§ TASK STATEMENT
Return exactly the span that opens with the line containing "At what depth do" and closes with the final line of the records, both included.

(PROVIDED DATA Opens)

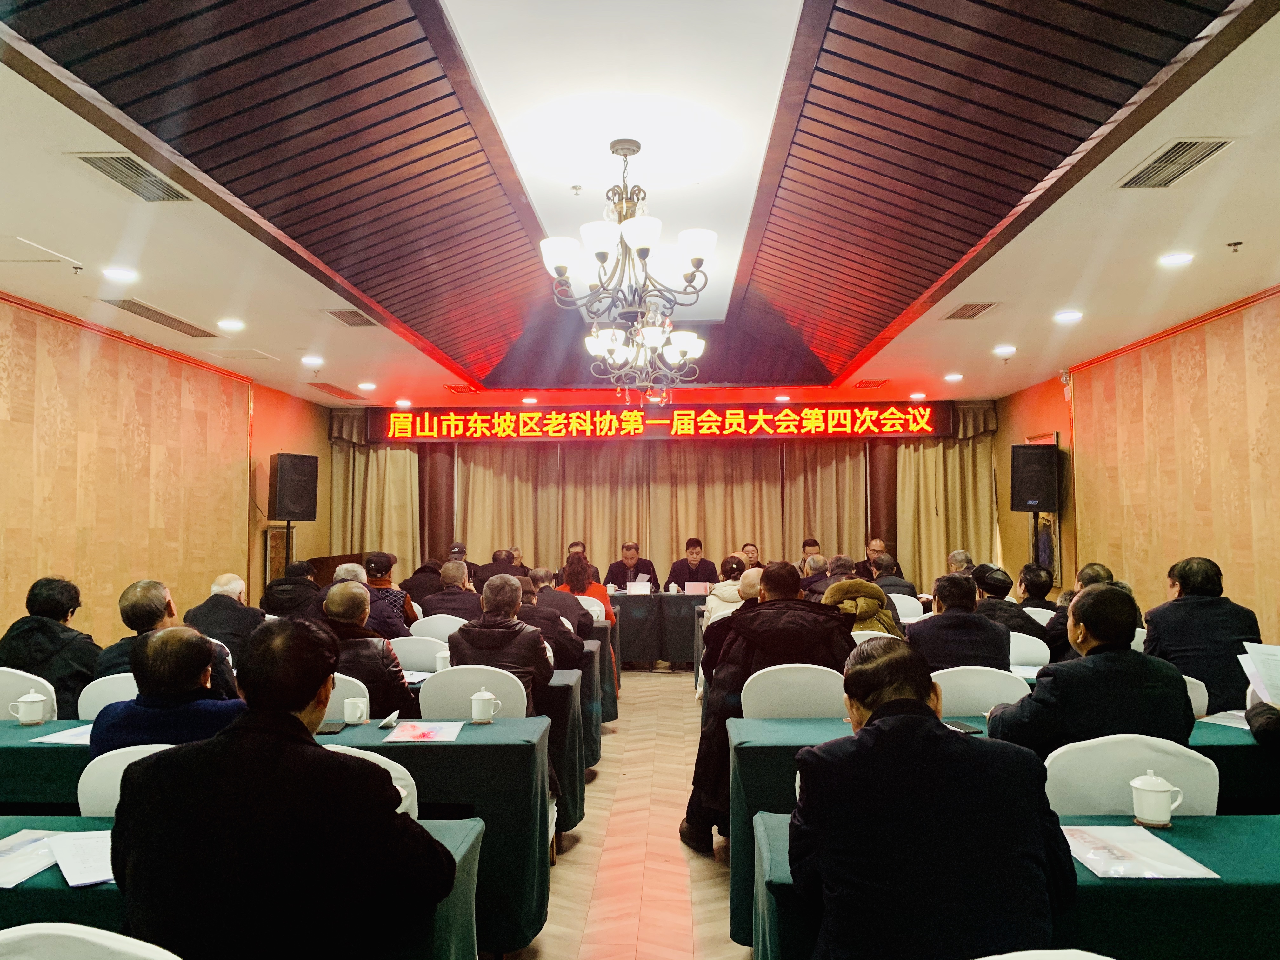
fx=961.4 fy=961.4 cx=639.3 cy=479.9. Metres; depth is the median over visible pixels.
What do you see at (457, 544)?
man
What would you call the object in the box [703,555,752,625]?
person
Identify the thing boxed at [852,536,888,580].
man
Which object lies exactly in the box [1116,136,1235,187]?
air vent
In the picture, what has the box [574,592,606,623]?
white chair
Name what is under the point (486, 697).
teacup
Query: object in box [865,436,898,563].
column
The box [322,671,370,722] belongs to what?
chair
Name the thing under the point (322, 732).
smartphone
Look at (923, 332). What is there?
ceiling
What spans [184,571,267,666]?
man
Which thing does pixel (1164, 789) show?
teacup
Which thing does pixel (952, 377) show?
ceiling light
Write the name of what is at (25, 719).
teacup
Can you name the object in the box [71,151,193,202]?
air vent
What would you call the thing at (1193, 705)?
chair
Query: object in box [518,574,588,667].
man
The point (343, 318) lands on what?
air vent
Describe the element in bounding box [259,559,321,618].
man
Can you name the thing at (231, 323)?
ceiling light
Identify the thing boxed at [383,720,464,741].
paper
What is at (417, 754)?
table
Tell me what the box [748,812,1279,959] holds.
table
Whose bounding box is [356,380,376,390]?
ceiling light
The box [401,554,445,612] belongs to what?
person
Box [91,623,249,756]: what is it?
man
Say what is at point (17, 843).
paper
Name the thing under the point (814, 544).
man
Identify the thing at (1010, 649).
white chair
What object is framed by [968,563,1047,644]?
man
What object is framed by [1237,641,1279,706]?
paper
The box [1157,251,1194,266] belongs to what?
ceiling light
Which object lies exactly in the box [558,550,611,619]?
woman
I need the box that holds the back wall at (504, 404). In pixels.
[322,397,1004,586]
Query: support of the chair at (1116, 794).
on the floor
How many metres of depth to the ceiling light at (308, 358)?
7.85 m
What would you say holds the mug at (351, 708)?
on the table at (417, 754)
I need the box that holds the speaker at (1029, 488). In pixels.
[1010,442,1059,512]
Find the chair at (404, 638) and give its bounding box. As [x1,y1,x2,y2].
[387,633,451,674]
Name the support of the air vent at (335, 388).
in the ceiling
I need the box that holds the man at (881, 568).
[867,552,918,601]
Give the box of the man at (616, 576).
[603,540,659,591]
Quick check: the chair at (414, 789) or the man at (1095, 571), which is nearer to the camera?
the chair at (414, 789)
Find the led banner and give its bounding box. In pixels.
[343,402,955,442]
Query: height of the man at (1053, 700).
0.981 m
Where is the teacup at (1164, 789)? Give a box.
[1129,769,1182,827]
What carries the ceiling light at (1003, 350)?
in the ceiling
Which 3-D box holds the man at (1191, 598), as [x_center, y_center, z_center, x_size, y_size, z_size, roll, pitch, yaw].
[2.639,0.877,4.485,0.533,1.008,0.643,-1,-3,20]
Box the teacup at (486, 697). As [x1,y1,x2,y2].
[469,688,498,723]
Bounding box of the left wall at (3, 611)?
[0,288,329,653]
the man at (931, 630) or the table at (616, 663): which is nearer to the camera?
the man at (931, 630)
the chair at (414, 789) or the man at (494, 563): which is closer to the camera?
the chair at (414, 789)
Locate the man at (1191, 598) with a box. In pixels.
[1142,555,1259,715]
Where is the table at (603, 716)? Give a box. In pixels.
[578,626,612,762]
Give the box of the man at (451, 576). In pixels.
[420,560,482,621]
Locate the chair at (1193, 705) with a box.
[1181,673,1209,717]
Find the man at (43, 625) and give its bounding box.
[0,575,101,716]
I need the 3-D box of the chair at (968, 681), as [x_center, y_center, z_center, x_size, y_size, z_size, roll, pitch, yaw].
[1.329,1.142,3.806,0.498,0.833,0.511,0,-3,2]
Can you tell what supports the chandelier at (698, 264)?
hanging from the ceiling
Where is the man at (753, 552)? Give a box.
[738,541,762,569]
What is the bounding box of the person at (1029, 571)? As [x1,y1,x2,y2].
[1016,563,1059,615]
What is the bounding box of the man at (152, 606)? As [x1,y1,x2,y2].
[96,578,242,698]
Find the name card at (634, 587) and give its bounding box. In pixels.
[625,580,652,594]
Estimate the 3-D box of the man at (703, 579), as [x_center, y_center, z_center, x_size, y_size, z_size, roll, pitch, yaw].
[0.579,1.238,10.472,0.642,1.177,0.543,0,-3,-11]
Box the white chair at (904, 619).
[888,592,925,621]
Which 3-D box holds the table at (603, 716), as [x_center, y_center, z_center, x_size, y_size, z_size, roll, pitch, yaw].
[-1.156,1.370,6.291,1.937,0.699,0.742,0,-3,2]
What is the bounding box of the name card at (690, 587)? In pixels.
[683,581,709,594]
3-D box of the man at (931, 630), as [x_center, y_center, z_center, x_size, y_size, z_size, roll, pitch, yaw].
[1.581,0.927,4.767,0.550,0.936,0.591,-1,-3,18]
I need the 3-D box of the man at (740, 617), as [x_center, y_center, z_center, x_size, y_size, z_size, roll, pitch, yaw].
[0.583,0.963,4.146,0.733,1.154,0.618,0,-3,2]
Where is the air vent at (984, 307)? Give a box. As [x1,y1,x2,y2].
[943,301,999,319]
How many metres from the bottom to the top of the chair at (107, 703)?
0.824 m
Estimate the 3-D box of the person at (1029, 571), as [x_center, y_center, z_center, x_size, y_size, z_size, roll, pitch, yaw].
[2.959,1.053,7.084,0.469,0.836,0.485,-1,-3,16]
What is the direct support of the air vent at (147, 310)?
in the ceiling
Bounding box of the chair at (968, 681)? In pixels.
[933,665,1032,715]
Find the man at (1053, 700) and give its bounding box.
[984,582,1195,755]
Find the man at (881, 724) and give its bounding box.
[787,638,1075,959]
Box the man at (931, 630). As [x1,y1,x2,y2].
[904,571,1014,673]
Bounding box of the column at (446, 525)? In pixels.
[418,443,456,561]
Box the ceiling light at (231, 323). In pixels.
[215,317,245,332]
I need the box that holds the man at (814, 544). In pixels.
[797,538,821,565]
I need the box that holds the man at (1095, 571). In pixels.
[1045,562,1114,663]
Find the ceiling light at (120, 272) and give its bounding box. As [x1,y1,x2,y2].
[101,265,138,282]
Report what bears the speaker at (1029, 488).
on the speaker stand
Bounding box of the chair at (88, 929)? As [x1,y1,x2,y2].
[0,923,182,959]
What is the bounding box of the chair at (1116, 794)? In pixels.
[1038,737,1219,818]
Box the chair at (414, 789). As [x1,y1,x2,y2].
[330,743,419,820]
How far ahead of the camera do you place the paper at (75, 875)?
1.95 m
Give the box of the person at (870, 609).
[823,577,900,636]
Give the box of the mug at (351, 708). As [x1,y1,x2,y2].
[343,695,368,724]
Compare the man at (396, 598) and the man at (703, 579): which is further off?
the man at (703, 579)
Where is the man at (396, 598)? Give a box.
[360,551,419,638]
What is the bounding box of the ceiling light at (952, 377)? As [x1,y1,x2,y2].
[943,371,963,382]
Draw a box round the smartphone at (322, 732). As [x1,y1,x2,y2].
[316,721,346,734]
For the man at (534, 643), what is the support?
on the chair at (430, 687)
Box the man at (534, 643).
[446,572,551,711]
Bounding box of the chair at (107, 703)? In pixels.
[76,672,139,720]
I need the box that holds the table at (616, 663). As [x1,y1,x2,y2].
[586,613,619,721]
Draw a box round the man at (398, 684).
[311,583,416,720]
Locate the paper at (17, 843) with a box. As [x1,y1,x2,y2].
[0,828,70,888]
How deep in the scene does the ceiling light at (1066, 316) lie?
6.34 m
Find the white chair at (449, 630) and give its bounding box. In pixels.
[408,613,465,642]
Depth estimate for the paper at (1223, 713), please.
3.32 m
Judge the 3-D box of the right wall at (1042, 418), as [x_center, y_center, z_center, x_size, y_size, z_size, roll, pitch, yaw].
[3.974,0.128,5.258,0.211,2.968,10.149,0,-3,2]
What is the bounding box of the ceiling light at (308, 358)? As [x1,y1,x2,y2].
[300,353,323,366]
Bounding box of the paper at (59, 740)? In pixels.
[31,723,92,745]
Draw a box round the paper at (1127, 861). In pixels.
[1060,824,1218,879]
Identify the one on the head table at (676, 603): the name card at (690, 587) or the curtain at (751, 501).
the name card at (690, 587)
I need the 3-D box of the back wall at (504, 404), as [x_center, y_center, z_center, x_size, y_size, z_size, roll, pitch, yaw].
[0.271,0.475,11.573,7.346,3.037,0.342,0,-3,2]
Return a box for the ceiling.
[0,0,1279,419]
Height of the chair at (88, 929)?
0.874 m
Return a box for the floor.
[503,666,751,959]
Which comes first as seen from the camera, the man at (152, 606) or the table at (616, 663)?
the man at (152, 606)
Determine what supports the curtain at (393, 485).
attached to the back wall at (504, 404)
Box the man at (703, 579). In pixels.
[664,537,719,589]
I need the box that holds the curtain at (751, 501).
[452,436,867,583]
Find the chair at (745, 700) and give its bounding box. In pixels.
[737,662,847,718]
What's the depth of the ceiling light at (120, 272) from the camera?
5.22 m
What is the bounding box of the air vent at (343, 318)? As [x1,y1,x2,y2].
[322,307,379,327]
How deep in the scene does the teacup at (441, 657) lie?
4.55 m
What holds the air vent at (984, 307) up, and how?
in the ceiling
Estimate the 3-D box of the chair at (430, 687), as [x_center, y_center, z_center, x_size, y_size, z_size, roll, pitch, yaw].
[-0.660,1.170,3.912,0.490,0.823,0.490,0,-3,2]
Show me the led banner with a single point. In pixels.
(682, 412)
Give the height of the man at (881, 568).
0.933 m
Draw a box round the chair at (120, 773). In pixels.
[80,741,177,815]
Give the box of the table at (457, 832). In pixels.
[0,818,469,959]
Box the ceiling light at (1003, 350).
[992,344,1016,356]
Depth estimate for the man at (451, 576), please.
7.07 m
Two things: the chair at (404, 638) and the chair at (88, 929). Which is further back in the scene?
the chair at (404, 638)
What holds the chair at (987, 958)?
on the floor
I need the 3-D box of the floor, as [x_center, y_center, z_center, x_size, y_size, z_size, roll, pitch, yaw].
[0.113,1.686,4.711,6.273,0.140,11.460,0,-3,2]
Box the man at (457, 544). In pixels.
[444,540,478,583]
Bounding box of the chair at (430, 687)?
[417,665,526,718]
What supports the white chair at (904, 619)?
on the floor
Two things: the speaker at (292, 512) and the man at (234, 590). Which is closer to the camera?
the man at (234, 590)
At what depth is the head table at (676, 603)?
9.43 m
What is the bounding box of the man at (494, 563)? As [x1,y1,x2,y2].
[472,547,523,587]
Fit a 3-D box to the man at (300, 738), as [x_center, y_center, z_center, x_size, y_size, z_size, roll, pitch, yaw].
[-0.699,0.812,1.923,0.629,1.012,0.608,0,-3,2]
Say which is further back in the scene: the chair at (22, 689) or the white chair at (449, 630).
the white chair at (449, 630)
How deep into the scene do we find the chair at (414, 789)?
2.39 m
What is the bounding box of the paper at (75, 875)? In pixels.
[48,828,116,887]
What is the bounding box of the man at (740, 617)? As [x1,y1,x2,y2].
[680,560,856,852]
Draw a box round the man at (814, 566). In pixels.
[798,552,835,601]
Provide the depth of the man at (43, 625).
4.25 m
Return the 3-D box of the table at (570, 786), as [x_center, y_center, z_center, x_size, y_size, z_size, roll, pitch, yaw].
[-1.193,1.306,4.869,1.893,0.710,0.761,0,-3,2]
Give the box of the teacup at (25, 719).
[10,689,48,725]
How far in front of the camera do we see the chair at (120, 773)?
2.43 m
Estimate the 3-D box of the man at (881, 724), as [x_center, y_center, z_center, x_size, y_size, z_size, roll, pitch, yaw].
[0.573,0.850,1.955,0.570,0.947,0.652,0,-3,2]
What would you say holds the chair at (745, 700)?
on the floor
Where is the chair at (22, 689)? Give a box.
[0,668,57,720]
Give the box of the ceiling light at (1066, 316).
[1053,309,1083,322]
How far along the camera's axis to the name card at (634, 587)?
9.68 m
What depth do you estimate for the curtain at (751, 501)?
11.90 m
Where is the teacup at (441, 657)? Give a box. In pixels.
[434,649,451,671]
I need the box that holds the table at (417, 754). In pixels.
[1,715,554,956]
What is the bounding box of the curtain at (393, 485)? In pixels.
[329,424,422,580]
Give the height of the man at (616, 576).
1.169 m
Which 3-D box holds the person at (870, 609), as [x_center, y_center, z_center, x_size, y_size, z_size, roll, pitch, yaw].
[1.268,1.051,5.604,0.564,0.957,0.604,0,-3,2]
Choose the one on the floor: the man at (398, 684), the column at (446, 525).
the column at (446, 525)
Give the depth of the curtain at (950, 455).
11.08 m
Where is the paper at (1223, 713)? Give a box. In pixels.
[1198,708,1250,729]
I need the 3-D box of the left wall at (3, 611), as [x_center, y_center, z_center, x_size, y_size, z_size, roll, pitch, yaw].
[-3.955,0.195,5.609,0.212,2.960,10.266,0,-3,2]
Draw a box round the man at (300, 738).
[106,618,455,959]
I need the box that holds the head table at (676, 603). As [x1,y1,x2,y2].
[606,590,709,670]
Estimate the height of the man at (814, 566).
1.033 m
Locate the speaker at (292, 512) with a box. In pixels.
[269,453,319,521]
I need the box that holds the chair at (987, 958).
[972,948,1114,959]
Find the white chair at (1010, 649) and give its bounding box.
[1006,629,1050,668]
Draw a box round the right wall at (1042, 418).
[986,283,1279,646]
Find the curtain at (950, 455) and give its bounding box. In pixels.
[896,425,1000,586]
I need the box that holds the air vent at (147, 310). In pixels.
[103,297,215,336]
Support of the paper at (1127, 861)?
on the table at (1238, 835)
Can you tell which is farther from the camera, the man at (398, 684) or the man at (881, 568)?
the man at (881, 568)
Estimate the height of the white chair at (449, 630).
0.831 m
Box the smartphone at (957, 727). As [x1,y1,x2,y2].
[942,720,980,734]
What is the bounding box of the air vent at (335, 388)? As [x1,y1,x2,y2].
[309,381,363,399]
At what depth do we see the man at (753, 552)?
10.53 m
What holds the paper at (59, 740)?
on the table at (417, 754)
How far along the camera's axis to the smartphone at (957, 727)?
3.18 m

(PROVIDED DATA Closes)

§ SOLUTION FOR THIS EXERCISE
At what depth do we see the man at (753, 552)?
10.53 m
What holds the paper at (59, 740)?
on the table at (417, 754)
How far along the camera's axis to the smartphone at (957, 727)?
3.18 m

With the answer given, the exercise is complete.